Extracted data entries
╔══

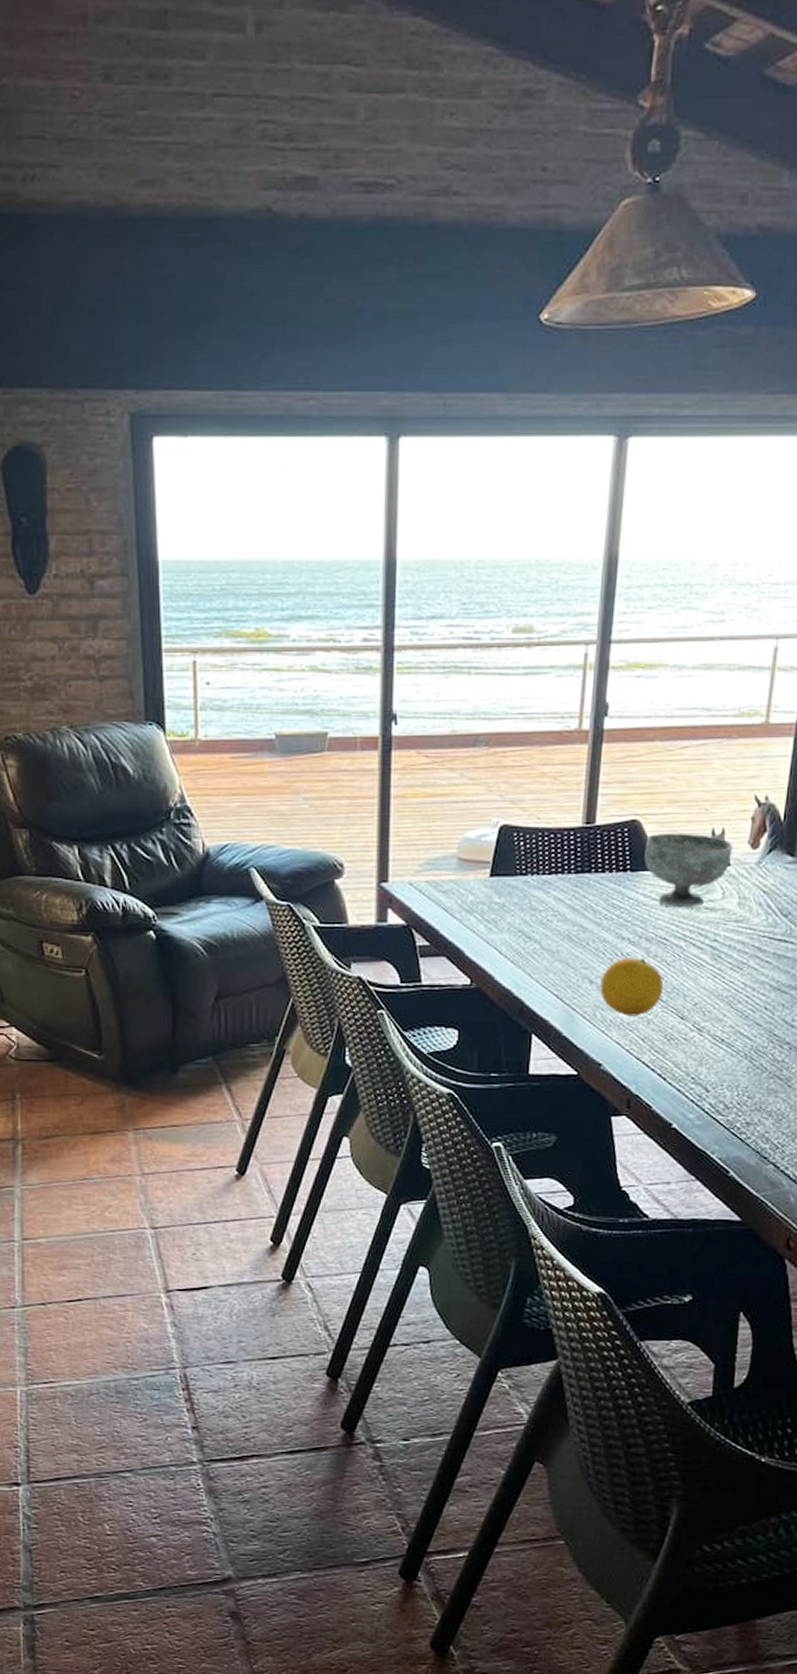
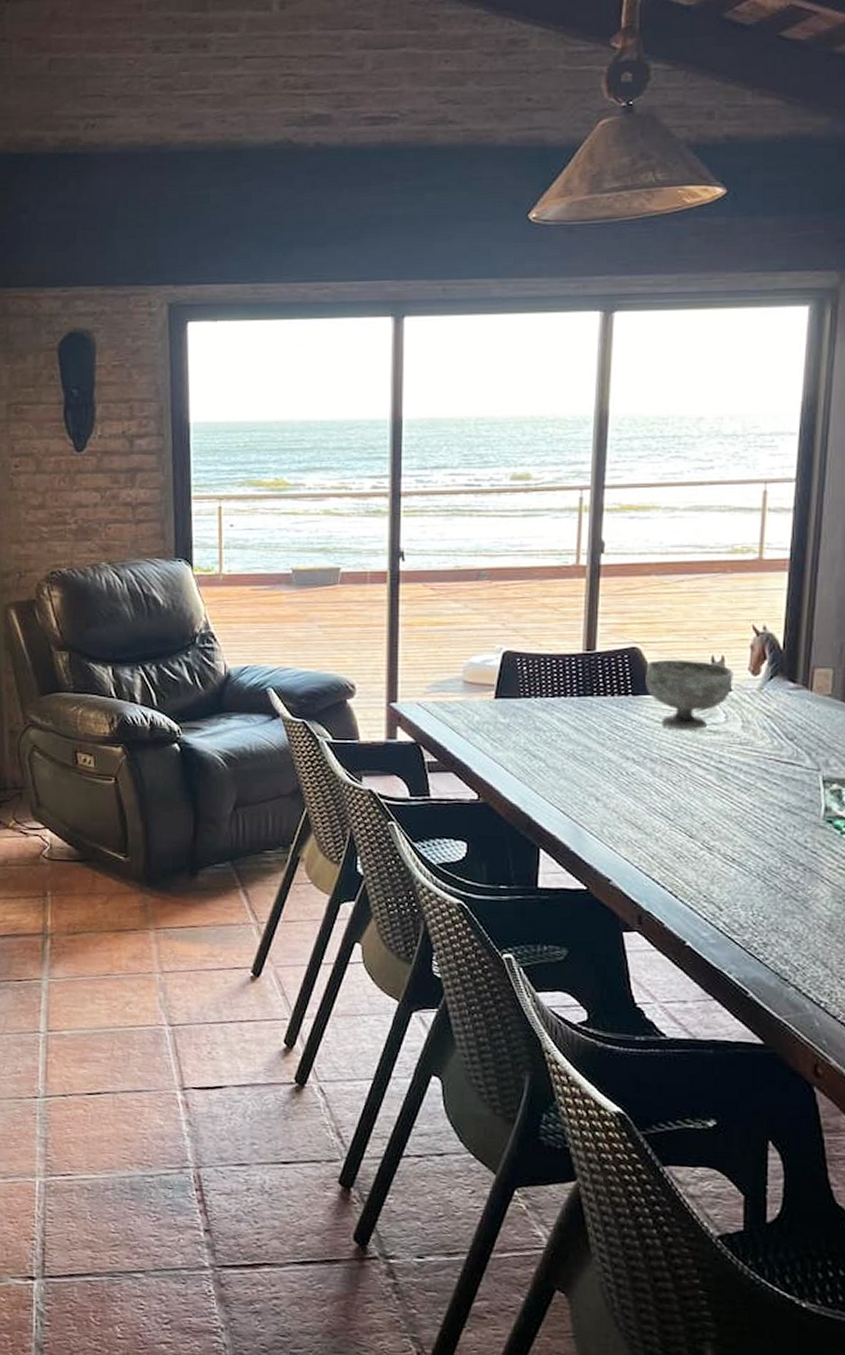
fruit: present [600,958,664,1017] -> none [606,777,671,834]

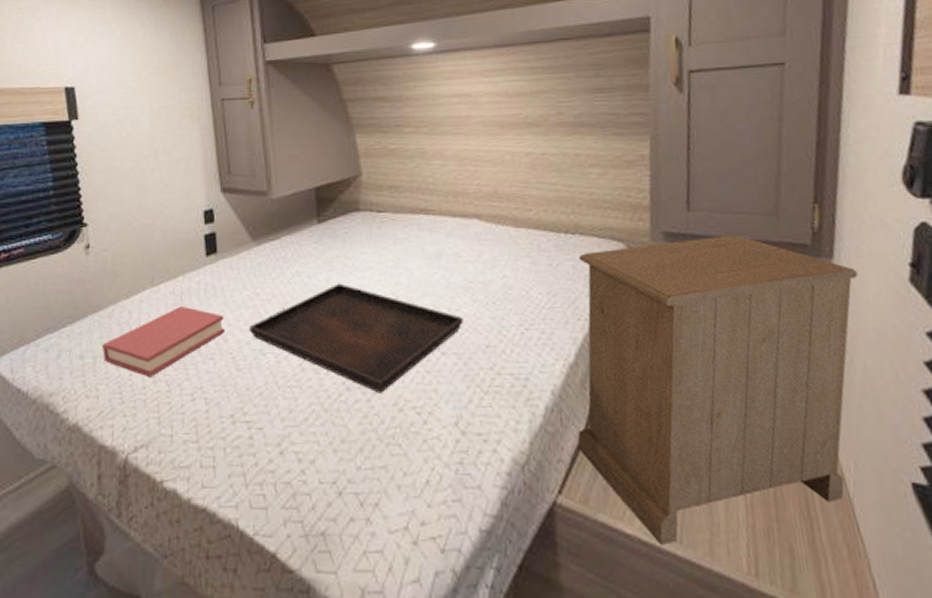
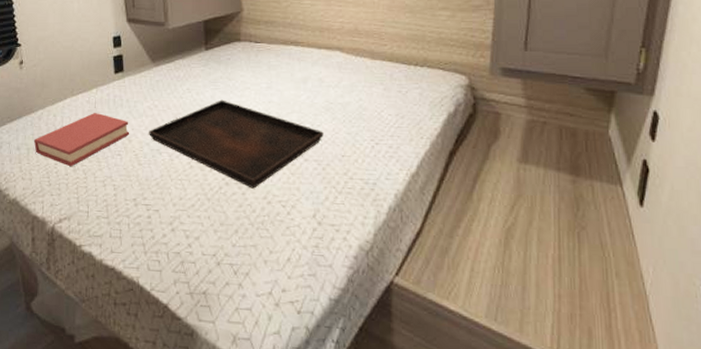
nightstand: present [577,234,858,545] -> none [414,72,675,321]

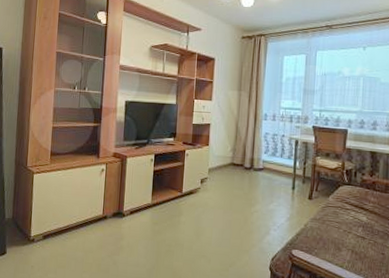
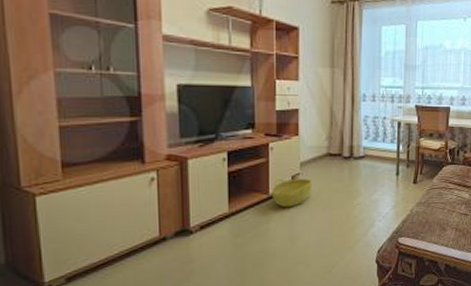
basket: none [184,180,218,206] -> present [271,178,313,207]

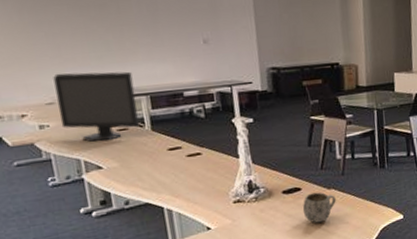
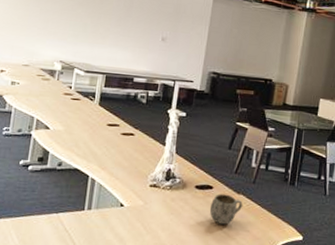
monitor: present [53,71,139,143] -> none [28,42,97,107]

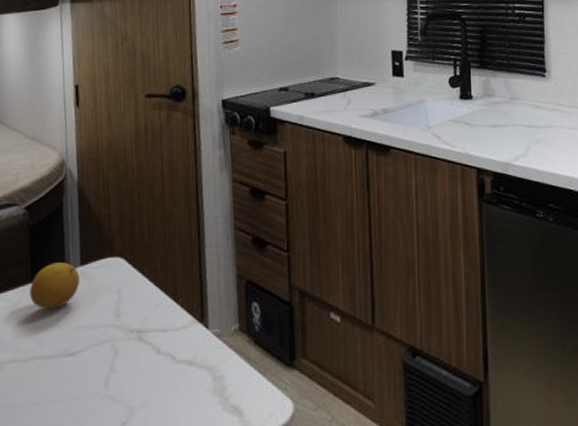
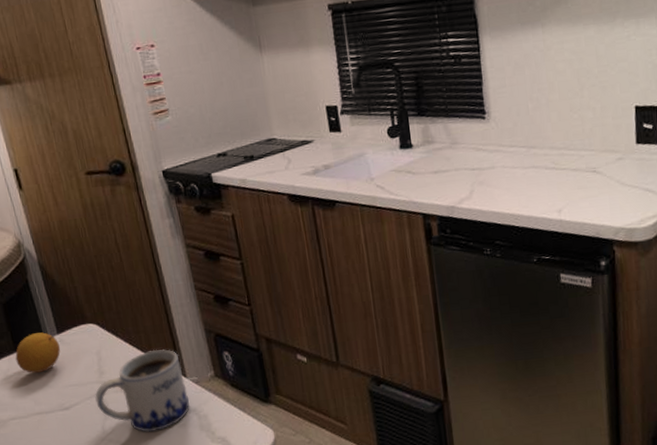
mug: none [105,293,207,393] -> present [95,349,190,433]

╚══

Description of the task:
A word-for-word copy of the entries above is needed, with every picture dropped.

Problem solution:
fruit: present [600,958,664,1017] -> none [606,777,671,834]

nightstand: present [577,234,858,545] -> none [414,72,675,321]

basket: none [184,180,218,206] -> present [271,178,313,207]

monitor: present [53,71,139,143] -> none [28,42,97,107]

mug: none [105,293,207,393] -> present [95,349,190,433]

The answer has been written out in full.